To the residents of the islands: You have reached your goal. I will never set foot in your islands again, as long as you never come to the mainland.
Even nice areas have prison escapees
I read with some amusement Royle Kaneshige's letter ("Less wealthy stuck with results of NIMBY,"
Sept. 18). Maybe needs to do a little more research before pointing fingers and laying accusations. I grew up in Kailua about 1.5 miles from the "boys home" (Koolau Youth Correctional Facility). There were times when "some bozo" or other would escape every weekend. In fact, one of them found his way to our back yard one Saturday morning. My dad had no idea who he was, but managed to chase him out. Only later did we find out he was an escapee.
We had police helicopters buzzing our neighborhood in early mornings, and sometimes into the night, with their bright lights scanning the pine trees in our backyard (and spilling into our windows), searching for these fugitives.
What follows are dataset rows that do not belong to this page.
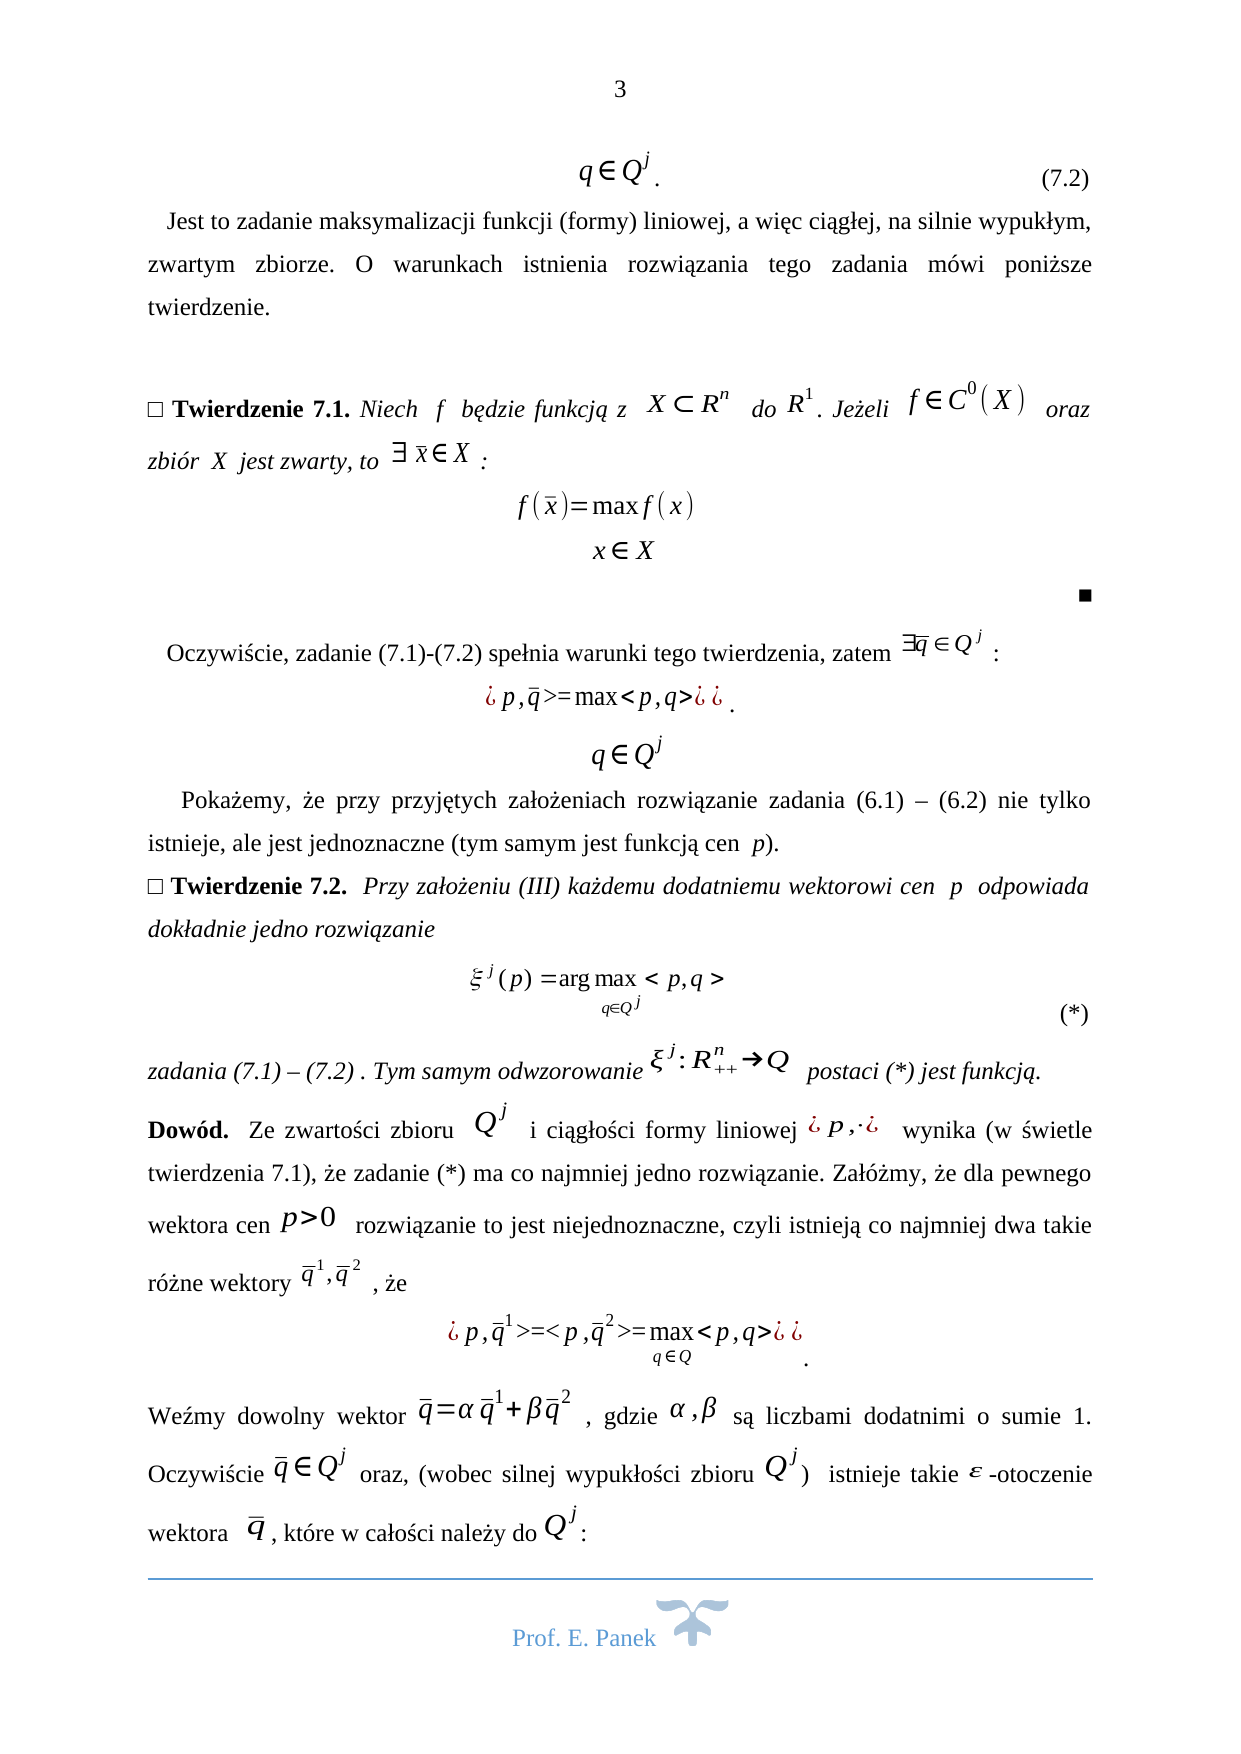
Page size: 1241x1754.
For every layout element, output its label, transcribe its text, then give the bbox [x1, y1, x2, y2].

text ■ [148, 580, 1093, 609]
text □ Twierdzenie 7.1. Niech f będzie funkcją z do . Jeżeli oraz zbiór X jest zwarty, to : [148, 378, 1093, 474]
text Weźmy dowolny wektor , gdzie są liczbami dodatnimi o sumie 1. Oczywiście oraz, (wobec silnej wypukłości zbioru ) istnieje takie -otoczenie wektora , które w całości należy do : [148, 1386, 1093, 1546]
text □ Twierdzenie 7.2. Przy założeniu (III) każdemu dodatniemu wektorowi cen p odpowiada dokładnie jedno rozwiązanie [148, 871, 1093, 943]
text Jest to zadanie maksymalizacji funkcji (formy) liniowej, a więc ciągłej, na silnie wypukłym, zwartym zbiorze. O warunkach istnienia rozwiązania tego zadania mówi poniższe twierdzenie. [148, 206, 1093, 321]
text (*) [148, 957, 1093, 1027]
text Dowód. Ze zwartości zbioru i ciągłości formy liniowej wynika (w świetle twierdzenia 7.1), że zadanie (*) ma co najmniej jedno rozwiązanie. Załóżmy, że dla pewnego wektora cen rozwiązanie to jest niejednoznaczne, czyli istnieją co najmniej dwa takie różne wektory , że [148, 1099, 1093, 1296]
text . [148, 681, 1093, 718]
text Pokażemy, że przy przyjętych założeniach rozwiązanie zadania (6.1) – (6.2) nie tylko istnieje, ale jest jednoznaczne (tym samym jest funkcją cen p). [148, 785, 1093, 857]
text . (7.2) [148, 148, 1093, 192]
text Oczywiście, zadanie (7.1)-(7.2) spełnia warunki tego twierdzenia, zatem : [148, 623, 1093, 667]
text zadania (7.1) – (7.2) . Tym samym odwzorowanie postaci (*) jest funkcją. [148, 1041, 1093, 1085]
text . [148, 1311, 1093, 1371]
And just like old times, there was a police chopper, buzzing my parents neighborhood, not more than two weeks ago. So please, Mr. Kaneshige, as Mark Twain said, "Get your facts first, and then you can distort them as much as you please."
Check the facts before you take a stand
It is time to end this Superferry nonsense.
There is a lot of disinformation circulating, most of it stemming from emotion rather than fact. How many of you have visited the Superferry Web site and read the sections addressing the environmental concerns we say we care about so much (whale avoidance and invasive species)? Have we taken the time to educate ourselves on the issues? Did we listen to the rationale behind the decision to exempt the project from an environmental assessment?
Do you really think that the individuals behind a project of this magnitude would sink their money into this venture without first taking into consideration the sensitivities of operating responsibly in our waters?
I urge all of us who call Hawaii home to review the facts before getting swept away by the frenzy that has taken root in our island home. For those of you who missed the National Geographic special "Building the Hawaii Superferry," watch it at 9 a.m. Sept. 27 on the National Geographic Channel (channel 73 on Time Warner Cable). Let's become better informed before we draw conclusions.
Governor shouldn't try to change the law
Gov. Linda Lingle's support for the Superferry is so keen, she advocates changing our state's environmental law.
She obviously does not accept the unanimous decision of the Hawaii Supreme Court. It seems ironic, if not hypocritical, for the governor to announce that anyone demonstrating in an illegal fashion will be swiftly prosecuted when the demonstrations are in response to the illegal operation of the Superferry. As troubling is the fact that the governor does not acknowledge the numerous concerns that have been raised about the Superferry and its operations by many citizens. Her hard and fast stance makes her incapable of resolving this conflict.
A true leader would not be working to subvert our state's environmental law and the Supreme Court's decision.